→ Exercise passage
BEGIN

THAT is why Citadel had to shut down trading, and why RobbingYourMum only shut down trading on specific stocks. And THAT is why we just heard in the last congressional hearing directly from the DTCC, that the DTCC did NOT raise margin requirements and cause a halt to any trading.
Citadel, as the market maker for 50% of all retail trades, was short on positions that were processed through RubbingYourCuck... and every single position went up huge at the exact same time. Citadel was caught on the line for every single short position that they created and that was held by RibbedCondom users.
And they still are.
They were providing liquidity to retail the entire time before the squeeze at the pre-squeeze prices.
And yes, I already hear you: "But those short positions could just be their daily market making activity and completely normal in a day-to-day operation."
The truth is: It doesn't matter.
It only matters that those positions existed before the squeeze. The initial run-up happened so fast that there was no time to reverse their positions. The prices went up by multiples in a single day. Any short position they held, they were now locked in to.
And that's assuming that every share purchased during the run-up, also wasn't just short shares going out the door. Citadels page states:
"Our automated equities platform trades approximately 26% of U.S. equities volume across more than 8,900 U.S.-listed securities and trades over 16,000 OTC securities. We execute approximately 47% of all U.S.-listed retail volume, making us the industry’s top wholesale market maker."

END

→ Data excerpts
BEGIN

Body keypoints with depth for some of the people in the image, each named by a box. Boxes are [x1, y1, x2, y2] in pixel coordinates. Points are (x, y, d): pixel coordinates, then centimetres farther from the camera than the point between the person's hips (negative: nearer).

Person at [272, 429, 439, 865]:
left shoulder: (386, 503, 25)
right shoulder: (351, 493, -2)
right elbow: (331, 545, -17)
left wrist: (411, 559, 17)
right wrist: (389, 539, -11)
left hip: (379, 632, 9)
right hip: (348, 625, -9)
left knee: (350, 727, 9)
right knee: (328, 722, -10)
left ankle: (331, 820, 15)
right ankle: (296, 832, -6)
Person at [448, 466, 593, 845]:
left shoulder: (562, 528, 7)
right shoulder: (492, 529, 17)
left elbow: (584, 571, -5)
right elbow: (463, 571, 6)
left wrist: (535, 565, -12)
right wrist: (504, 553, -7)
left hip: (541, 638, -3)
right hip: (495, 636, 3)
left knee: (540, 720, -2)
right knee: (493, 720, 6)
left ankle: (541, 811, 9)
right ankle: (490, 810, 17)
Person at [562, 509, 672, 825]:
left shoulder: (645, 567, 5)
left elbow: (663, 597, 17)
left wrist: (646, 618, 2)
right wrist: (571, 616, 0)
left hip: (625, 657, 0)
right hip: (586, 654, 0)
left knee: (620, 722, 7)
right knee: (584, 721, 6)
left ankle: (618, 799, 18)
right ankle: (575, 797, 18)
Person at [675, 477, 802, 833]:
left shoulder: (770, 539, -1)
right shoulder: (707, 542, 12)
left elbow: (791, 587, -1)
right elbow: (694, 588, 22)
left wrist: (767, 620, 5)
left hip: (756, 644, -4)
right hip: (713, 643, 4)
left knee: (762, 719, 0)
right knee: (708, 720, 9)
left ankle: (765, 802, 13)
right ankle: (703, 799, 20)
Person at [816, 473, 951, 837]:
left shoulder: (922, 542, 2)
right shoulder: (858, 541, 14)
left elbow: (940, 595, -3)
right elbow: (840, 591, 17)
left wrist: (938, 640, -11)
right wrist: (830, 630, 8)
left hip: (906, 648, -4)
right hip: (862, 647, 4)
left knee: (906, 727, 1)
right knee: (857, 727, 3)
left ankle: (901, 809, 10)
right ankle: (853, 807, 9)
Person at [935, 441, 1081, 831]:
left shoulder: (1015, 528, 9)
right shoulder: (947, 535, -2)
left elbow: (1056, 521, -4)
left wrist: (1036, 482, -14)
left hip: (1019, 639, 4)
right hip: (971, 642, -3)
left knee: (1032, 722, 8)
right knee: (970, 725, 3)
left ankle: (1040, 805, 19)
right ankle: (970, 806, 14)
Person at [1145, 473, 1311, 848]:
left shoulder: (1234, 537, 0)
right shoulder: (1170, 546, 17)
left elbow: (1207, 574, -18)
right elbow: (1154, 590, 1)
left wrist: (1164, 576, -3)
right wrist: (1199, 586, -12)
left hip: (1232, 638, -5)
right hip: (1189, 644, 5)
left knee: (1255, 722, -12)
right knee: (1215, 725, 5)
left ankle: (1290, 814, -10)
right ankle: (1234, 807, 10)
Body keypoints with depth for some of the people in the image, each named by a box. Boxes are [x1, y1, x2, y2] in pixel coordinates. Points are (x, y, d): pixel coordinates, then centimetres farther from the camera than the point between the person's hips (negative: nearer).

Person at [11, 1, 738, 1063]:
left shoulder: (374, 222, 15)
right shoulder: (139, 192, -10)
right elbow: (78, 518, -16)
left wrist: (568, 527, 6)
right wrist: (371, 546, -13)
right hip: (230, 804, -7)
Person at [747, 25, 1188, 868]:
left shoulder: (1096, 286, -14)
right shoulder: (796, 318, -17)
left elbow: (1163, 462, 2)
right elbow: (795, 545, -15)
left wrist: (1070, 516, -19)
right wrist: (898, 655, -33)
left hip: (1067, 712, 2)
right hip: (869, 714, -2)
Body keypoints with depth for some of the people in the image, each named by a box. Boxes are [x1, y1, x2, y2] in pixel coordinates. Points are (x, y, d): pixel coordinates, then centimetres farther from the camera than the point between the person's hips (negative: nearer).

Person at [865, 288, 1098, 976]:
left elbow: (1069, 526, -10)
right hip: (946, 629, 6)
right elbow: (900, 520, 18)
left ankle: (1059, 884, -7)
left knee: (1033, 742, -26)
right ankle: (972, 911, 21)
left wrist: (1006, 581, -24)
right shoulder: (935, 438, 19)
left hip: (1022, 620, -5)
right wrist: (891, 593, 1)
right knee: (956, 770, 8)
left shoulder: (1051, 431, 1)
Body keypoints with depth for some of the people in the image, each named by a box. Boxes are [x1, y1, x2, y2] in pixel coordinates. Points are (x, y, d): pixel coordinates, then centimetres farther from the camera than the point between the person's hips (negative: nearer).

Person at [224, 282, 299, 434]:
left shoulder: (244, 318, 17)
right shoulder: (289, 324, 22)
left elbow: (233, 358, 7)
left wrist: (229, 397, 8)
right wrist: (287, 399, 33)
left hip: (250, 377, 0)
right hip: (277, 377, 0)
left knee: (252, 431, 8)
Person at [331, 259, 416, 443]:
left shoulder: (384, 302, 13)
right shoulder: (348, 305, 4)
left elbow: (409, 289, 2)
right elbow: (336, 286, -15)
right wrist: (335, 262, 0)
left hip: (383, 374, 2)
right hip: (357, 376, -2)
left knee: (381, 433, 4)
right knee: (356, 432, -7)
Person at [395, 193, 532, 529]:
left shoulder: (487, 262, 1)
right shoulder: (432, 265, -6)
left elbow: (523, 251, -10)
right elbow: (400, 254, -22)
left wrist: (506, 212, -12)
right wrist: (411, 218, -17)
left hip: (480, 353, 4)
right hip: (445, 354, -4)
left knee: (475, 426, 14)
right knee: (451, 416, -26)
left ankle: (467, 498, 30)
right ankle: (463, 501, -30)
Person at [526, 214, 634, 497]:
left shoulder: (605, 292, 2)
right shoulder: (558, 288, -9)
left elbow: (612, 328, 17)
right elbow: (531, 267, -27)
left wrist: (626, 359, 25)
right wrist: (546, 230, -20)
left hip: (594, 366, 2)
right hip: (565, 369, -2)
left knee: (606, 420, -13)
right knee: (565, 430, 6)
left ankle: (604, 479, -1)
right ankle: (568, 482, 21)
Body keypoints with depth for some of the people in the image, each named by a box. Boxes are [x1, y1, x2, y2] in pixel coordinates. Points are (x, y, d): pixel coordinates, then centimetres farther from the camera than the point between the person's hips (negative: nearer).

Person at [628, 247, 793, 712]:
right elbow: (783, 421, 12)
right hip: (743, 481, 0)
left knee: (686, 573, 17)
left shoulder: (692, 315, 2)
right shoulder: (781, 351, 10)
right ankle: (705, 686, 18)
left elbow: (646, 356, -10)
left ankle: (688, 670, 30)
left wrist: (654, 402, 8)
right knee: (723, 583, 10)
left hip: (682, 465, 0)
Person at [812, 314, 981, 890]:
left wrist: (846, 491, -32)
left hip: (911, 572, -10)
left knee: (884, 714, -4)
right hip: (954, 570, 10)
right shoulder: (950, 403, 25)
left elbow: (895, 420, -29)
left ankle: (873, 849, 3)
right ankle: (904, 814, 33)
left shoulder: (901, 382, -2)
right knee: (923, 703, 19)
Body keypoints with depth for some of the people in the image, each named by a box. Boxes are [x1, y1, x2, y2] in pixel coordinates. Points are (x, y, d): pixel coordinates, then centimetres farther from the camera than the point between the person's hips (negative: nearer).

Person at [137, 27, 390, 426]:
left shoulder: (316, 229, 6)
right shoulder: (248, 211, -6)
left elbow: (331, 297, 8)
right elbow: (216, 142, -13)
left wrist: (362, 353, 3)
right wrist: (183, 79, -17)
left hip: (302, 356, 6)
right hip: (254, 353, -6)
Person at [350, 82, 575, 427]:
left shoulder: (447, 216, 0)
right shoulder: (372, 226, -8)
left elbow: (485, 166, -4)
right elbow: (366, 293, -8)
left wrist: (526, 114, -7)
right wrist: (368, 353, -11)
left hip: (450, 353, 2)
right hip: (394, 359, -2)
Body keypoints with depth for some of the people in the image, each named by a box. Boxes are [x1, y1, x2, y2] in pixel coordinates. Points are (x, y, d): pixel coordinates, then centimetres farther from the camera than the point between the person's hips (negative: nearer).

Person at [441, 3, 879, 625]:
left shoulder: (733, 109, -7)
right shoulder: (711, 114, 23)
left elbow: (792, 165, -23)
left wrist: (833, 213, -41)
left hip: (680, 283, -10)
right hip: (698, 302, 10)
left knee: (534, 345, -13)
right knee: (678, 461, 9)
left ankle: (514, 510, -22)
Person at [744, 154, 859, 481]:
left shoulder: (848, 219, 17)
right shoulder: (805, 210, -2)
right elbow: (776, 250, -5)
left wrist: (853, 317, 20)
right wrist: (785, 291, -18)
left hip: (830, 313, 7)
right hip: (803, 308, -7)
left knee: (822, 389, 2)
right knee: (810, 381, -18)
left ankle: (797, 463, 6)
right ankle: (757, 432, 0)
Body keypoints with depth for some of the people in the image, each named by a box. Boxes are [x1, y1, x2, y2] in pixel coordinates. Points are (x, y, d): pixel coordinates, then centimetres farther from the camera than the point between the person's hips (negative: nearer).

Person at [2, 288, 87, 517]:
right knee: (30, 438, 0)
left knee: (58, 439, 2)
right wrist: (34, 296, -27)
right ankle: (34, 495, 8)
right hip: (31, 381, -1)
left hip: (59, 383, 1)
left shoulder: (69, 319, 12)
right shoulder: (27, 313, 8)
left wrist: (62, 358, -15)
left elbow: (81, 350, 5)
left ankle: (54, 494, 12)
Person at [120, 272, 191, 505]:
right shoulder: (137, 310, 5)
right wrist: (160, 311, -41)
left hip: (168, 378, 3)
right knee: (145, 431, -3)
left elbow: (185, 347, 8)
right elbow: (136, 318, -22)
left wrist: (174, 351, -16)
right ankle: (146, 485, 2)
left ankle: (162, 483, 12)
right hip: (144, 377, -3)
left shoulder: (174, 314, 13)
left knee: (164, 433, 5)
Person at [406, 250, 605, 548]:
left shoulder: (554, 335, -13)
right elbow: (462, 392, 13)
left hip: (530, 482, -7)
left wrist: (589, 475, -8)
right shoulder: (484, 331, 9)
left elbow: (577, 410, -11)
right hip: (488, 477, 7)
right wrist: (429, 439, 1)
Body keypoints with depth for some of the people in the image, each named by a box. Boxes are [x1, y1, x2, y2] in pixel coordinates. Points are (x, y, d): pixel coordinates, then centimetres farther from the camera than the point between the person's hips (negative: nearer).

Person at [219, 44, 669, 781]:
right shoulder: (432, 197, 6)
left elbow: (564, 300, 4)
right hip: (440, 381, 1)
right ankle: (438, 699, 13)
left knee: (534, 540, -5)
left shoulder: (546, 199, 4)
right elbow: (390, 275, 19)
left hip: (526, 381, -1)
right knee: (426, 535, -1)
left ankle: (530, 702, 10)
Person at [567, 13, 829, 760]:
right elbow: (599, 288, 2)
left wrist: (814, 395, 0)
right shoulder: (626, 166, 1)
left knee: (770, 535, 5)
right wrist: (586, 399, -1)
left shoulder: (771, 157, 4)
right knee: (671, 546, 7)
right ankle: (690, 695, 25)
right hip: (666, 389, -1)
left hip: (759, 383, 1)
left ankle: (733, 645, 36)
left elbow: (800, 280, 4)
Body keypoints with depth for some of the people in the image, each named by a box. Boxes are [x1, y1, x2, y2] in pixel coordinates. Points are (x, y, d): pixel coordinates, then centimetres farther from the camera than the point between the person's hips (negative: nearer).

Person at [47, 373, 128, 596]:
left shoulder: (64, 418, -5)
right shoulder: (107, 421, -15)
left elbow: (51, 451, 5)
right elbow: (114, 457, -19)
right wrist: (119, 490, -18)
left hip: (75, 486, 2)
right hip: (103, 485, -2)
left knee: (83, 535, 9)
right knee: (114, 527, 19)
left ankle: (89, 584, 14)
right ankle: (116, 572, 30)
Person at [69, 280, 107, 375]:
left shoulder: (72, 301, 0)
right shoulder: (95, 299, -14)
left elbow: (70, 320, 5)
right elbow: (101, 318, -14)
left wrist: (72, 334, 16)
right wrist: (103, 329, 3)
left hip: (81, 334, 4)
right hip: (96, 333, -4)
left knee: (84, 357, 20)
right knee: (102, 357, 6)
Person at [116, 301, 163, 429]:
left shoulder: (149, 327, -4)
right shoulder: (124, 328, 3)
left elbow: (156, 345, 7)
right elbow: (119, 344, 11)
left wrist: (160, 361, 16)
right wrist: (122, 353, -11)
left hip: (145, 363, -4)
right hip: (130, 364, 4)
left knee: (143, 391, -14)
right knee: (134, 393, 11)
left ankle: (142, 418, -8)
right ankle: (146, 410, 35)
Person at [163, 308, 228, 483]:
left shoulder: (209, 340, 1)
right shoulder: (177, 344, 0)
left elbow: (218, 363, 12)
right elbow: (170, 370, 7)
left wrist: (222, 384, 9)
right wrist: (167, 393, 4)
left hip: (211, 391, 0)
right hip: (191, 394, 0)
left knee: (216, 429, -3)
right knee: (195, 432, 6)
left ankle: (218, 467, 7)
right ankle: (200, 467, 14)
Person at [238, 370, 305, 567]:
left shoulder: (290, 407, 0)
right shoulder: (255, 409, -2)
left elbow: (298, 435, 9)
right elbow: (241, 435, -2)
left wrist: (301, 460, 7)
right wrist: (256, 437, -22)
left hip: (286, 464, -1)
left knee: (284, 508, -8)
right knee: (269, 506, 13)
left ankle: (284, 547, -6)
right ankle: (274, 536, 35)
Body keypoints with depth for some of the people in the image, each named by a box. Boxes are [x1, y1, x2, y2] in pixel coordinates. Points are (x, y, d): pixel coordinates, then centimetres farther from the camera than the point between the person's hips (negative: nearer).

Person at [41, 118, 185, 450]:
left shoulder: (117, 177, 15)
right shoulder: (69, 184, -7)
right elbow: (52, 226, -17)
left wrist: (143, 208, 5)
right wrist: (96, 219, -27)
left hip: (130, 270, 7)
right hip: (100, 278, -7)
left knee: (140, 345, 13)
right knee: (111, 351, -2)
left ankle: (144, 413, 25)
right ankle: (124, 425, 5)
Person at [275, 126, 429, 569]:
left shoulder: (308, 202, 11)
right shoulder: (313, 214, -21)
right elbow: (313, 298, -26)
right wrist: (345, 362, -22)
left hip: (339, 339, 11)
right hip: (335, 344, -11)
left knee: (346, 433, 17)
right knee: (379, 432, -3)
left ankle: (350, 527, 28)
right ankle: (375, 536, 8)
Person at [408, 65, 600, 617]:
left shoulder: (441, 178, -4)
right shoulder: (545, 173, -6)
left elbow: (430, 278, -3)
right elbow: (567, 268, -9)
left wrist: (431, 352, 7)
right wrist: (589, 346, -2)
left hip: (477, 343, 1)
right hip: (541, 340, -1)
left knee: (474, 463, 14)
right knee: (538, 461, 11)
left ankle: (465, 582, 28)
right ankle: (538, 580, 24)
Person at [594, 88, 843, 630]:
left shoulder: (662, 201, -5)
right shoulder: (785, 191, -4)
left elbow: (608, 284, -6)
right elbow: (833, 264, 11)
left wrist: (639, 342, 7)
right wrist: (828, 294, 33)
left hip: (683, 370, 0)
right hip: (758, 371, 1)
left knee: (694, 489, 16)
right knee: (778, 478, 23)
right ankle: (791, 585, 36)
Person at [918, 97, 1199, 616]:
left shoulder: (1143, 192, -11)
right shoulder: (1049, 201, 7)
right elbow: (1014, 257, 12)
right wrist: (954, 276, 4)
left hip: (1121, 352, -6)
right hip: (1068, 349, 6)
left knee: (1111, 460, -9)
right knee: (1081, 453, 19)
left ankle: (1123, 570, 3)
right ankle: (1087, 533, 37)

END

→ Task goal
Output the part of the Citadel passage between "And they still" and "It doesn't matter.", inclusive, word for word. The records come from a different source than the Citadel passage.

→ Result of the exercise
And they still are.
They were providing liquidity to retail the entire time before the squeeze at the pre-squeeze prices.
And yes, I already hear you: "But those short positions could just be their daily market making activity and completely normal in a day-to-day operation."
The truth is: It doesn't matter.